A primeira pesquisa, realizada em 2004 com 1.500 empresas britânicas pelo Design Council de Londres, apontou que somente 2% dos empreendimentos obtiveram um crescimento rápido nos negócios. Essa pequena parcela foi justamente a que fez maior uso do design. Mais tarde, uma nova pesquisa revelou que:
75% das empresas que ignoraram o design precisaram competir nos preços, jogando-os para baixo;
83% das companhias que abraçaram o design viram seu espaço no mercado crescer. Das empresas que o ignoraram, apenas 46% conseguiram bons resultados;
80% das campeãs em design abriram novos mercados em até três anos.
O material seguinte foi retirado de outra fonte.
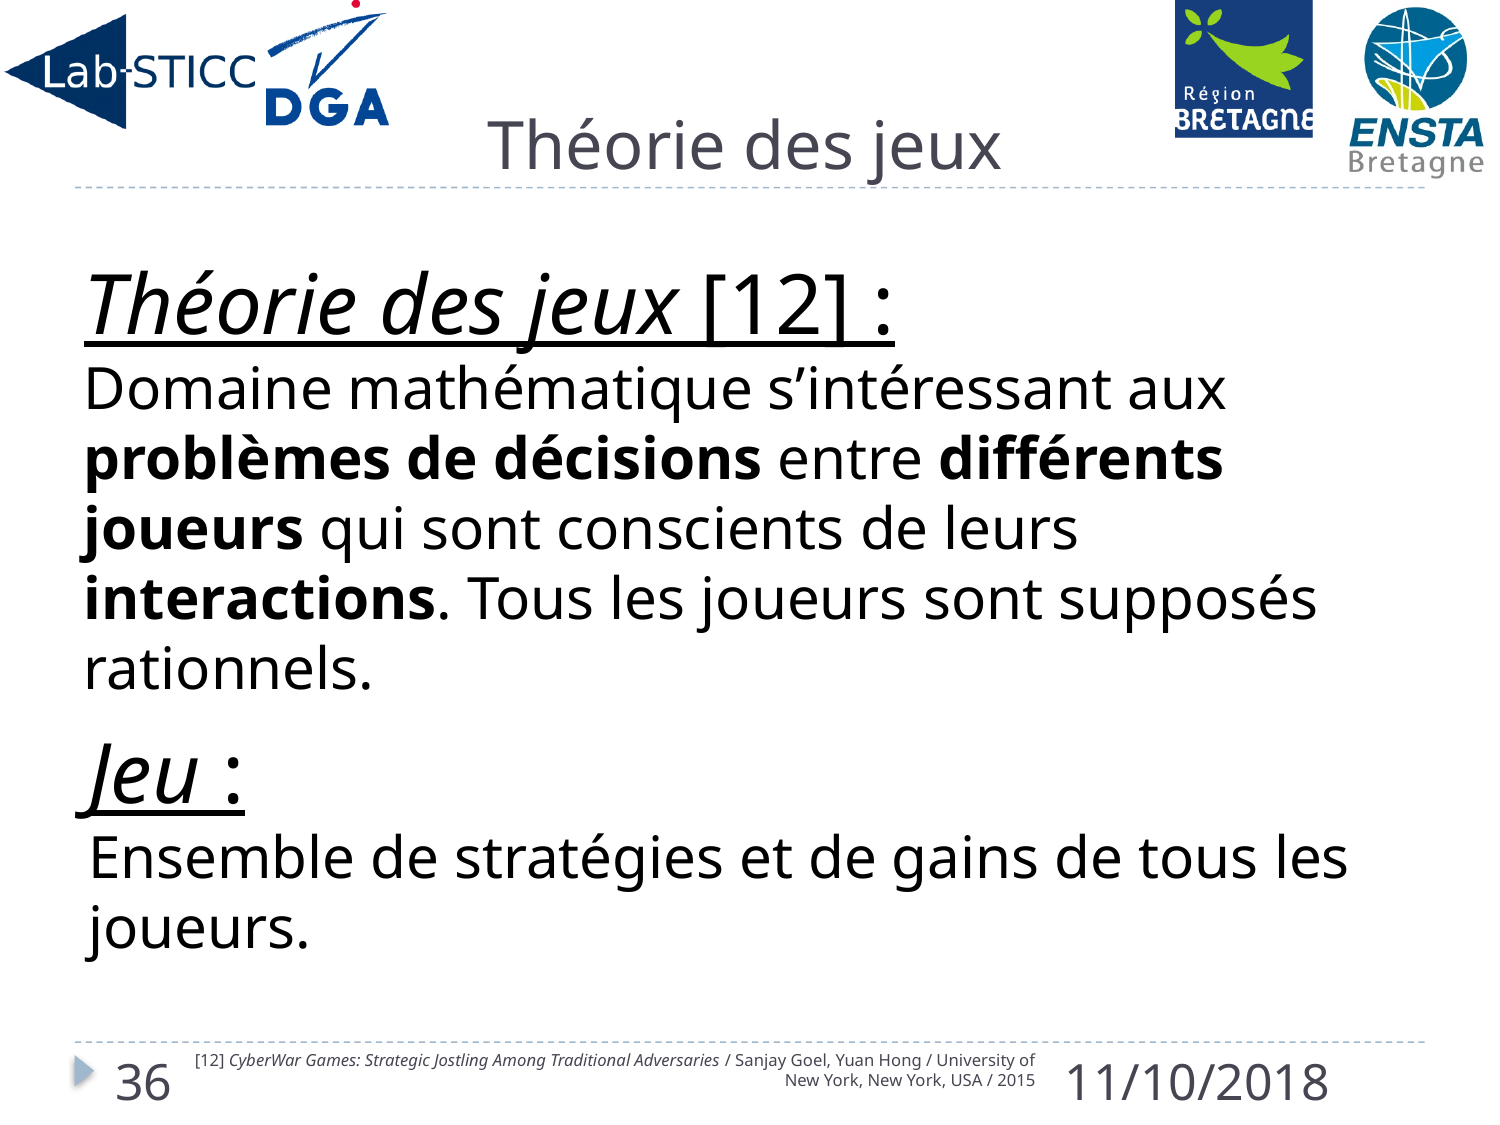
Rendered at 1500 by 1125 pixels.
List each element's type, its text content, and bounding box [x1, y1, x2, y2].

slide_number 36 [100, 1042, 426, 1103]
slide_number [1051, 1042, 1426, 1103]
footer [12] CyberWar Games: Strategic Jostling Among Traditional Adversaries / Sanjay Goel, Yuan Hong / University of New York, New York, USA / 2015 [426, 1042, 1051, 1103]
text_box Théorie des jeux [12] : Domaine mathématique s’intéressant aux problèmes de décisions entre différents joueurs qui sont conscients de leurs interactions. Tous les joueurs sont supposés rationnels. [69, 243, 1421, 709]
text_box Jeu : Ensemble de stratégies et de gains de tous les joueurs. [73, 712, 1421, 968]
picture [1339, 0, 1493, 185]
picture [1174, 0, 1313, 138]
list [4, 13, 255, 129]
title Théorie des jeux [70, 27, 1333, 190]
picture [266, 0, 389, 126]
Enquanto apenas 42% das empresas sem design enxergaram novas portas.
Aqui, em 2007, a FGV junto com a Associação dos Designers de Produto avaliou o impacto do design no desempenho das empresas brasileiras.
No Brasil os dados levantados foram:
90% das empresas entrevistadas deram ao design importância estratégica;
87% admitiram lançar mão dele na hora de investir em um produto;
Para 85%, design é sinônimo de investimento;
Para 95%, o uso do design foi decisivo para o aumento de competitividade.
As empresas que participaram do estudo também disseram que a margem de lucro cresceu 77% em decorrência do design de produto.
Cada vez mais o design vai deixando de ser visto como a cereja do bolo e passa a ser reconhecido pelo que realmente é. Uma poderosa ferramenta propulsora de inovação e diferencial competitivo sustentável.
Hoje esses números a favor do design são ainda maiores, pergunte para o Steve Jobs e sua turma na Apple. Mas, infelizmente, ainda faltam muitas empresas acordarem para isso.
*fonte: “Idéias que viram marcas”, Época Negócios, nº7, Setembro de 2007.